英語がさっぱりわからない私は途中一言も発することも出来なかったわけですが、先生が最後にあなたはどちらに入れる? と尋ねてくれました。

当然、黒板に書かれた文字が、どちらがフォードでどちらがカーターかもわかりません。

そもそもそれが誰なのかも、どういう人となりかもわかりません。

ただ理解できたのは、大統領選というのは米国国民の隅々まで、選挙権もない政治に関係ないと思われる小学生までをも真摯な議論に巻き込む大変な選挙なのだ、ということでした。

こうした老若男女の熱い議論を経て昨年も大統領選挙が行われ、バラク・オバマ大統領が再選を果たしました。

したがって、その大統領がいざ就任となれば、米国民は一斉にその一挙手一投足を見守るわけです。

当然、第一声である就任式演説にも注目が集まります。

オバマ政権第二期の就任演説は1月21日の日本時間の夜中に行われました。

第一期目に就任演説に集まった人数に比べて今回は激減、というような内容を伝えていた日本のメディアもありましたが、演説の内容はこれから米国が進んで行こうとする方向を示すものですから、米国内の注目度は絶大です。

米国の経済政策を考える上での指針にもなります。

今回の内容ですが、登場した順番にしたがってテーマ別に列挙していくと、まずは導入の部分で教育や雇用の重要性を説いた上での”A decade of war is now ending. An economic recovery has begun. (戦争の10年は終わろうとしている。

経済復興が始まったのだ。

)”という箇所が印象的でした。

上記の英語サイトをご覧になるとわかると思いますが(Applause)と後に続いています。

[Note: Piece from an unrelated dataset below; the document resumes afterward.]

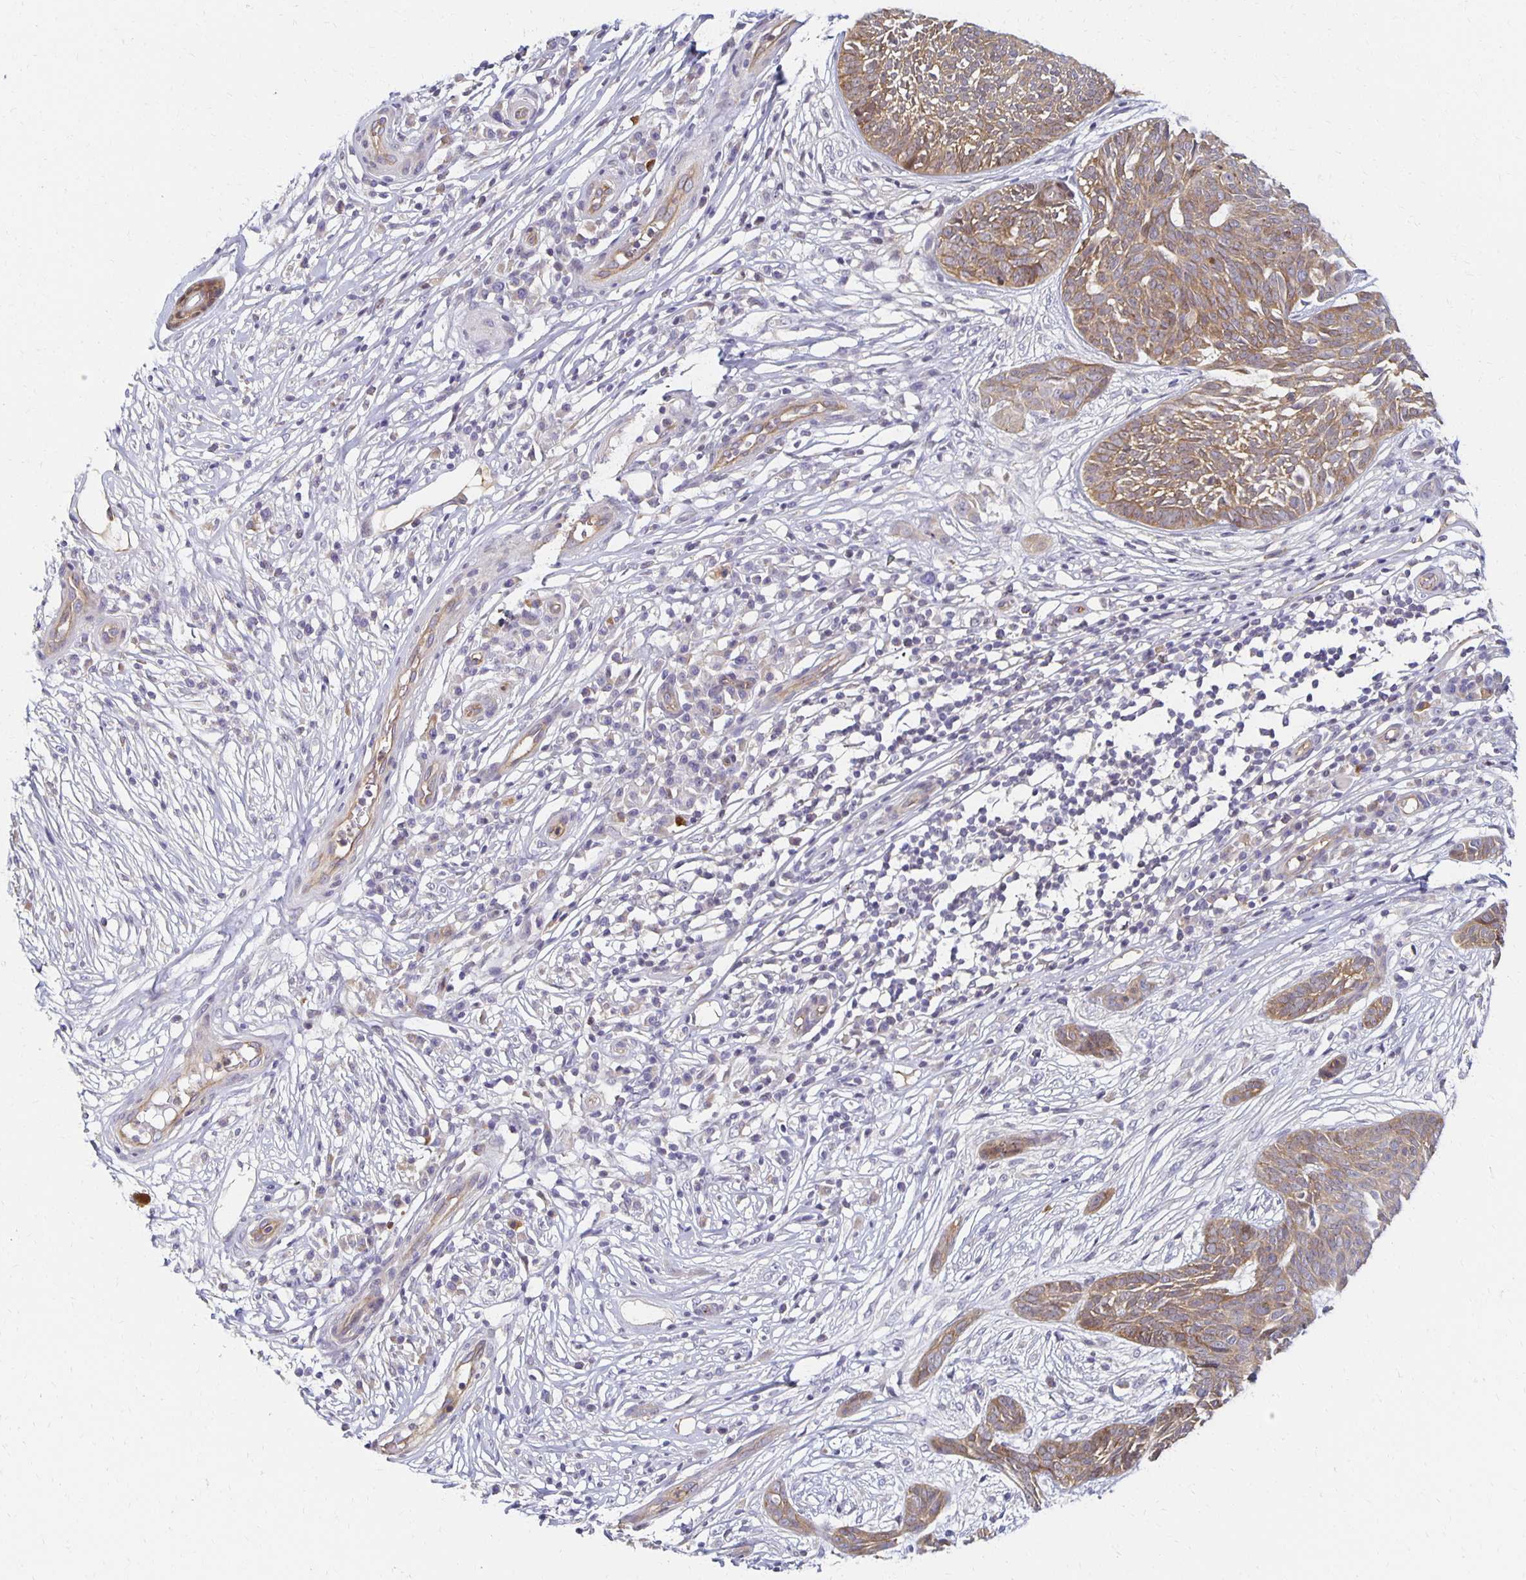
{"staining": {"intensity": "moderate", "quantity": "25%-75%", "location": "cytoplasmic/membranous"}, "tissue": "skin cancer", "cell_type": "Tumor cells", "image_type": "cancer", "snomed": [{"axis": "morphology", "description": "Basal cell carcinoma"}, {"axis": "topography", "description": "Skin"}, {"axis": "topography", "description": "Skin, foot"}], "caption": "Immunohistochemistry of skin cancer reveals medium levels of moderate cytoplasmic/membranous positivity in approximately 25%-75% of tumor cells.", "gene": "SORL1", "patient": {"sex": "female", "age": 86}}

拍手と歓声が沸きあがった部分にはこの注釈が入るのですが、この文のあとにも当然のことながら入っています。

米国は景気の最悪期を脱し、上向きになっていることを大統領が宣言したことは大変重要なポイントでしょう。

サブプライム危機の影響で…などと言っている時は終わったということです。

メーンの部分に入ってきて、まず取り上げていたのが格差の是正についてです。

特に中間層の復活については、豊かな生活を送る人数がどんどん減り、ギリギリの生活を送る人が増える状況で米国が成功することはない、中間層の隆盛の上に米国の繁栄があると明言しています。

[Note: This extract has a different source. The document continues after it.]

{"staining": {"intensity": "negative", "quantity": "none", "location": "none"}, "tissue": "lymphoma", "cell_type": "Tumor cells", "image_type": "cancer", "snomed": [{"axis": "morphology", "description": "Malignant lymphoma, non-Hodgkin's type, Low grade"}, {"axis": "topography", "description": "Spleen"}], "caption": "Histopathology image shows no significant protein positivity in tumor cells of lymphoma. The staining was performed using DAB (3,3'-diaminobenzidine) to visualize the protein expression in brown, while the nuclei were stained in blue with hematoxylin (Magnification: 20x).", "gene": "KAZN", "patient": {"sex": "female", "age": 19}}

この辺りは是非、日本のトップにもおっしゃっていただきたいことです。

次に登場したのが社会保障ですが、政府債務の削減には留意しながら、公共投資や医療への支出継続は難しい選択であるとしながらも、それでも高齢者世代をいたわるのか、あるいは未来の世代に投資するかを選択すべきという意見には反対と、より柔軟な対応を求めています。

誰もがやがては老いを迎え社会的弱者になるのはわかっていることです。

また不慮の事故によってハンディキャップを背負う、災害に遭遇して弱者の立場になる、これは誰にでも起こりうることだからこそ、弱者も生きやすい社会基盤と整えようと訴える姿勢には共感を覚えます。

弱者が生きやすい社会が結局は誰もが生きやすい社会に通じるはずです。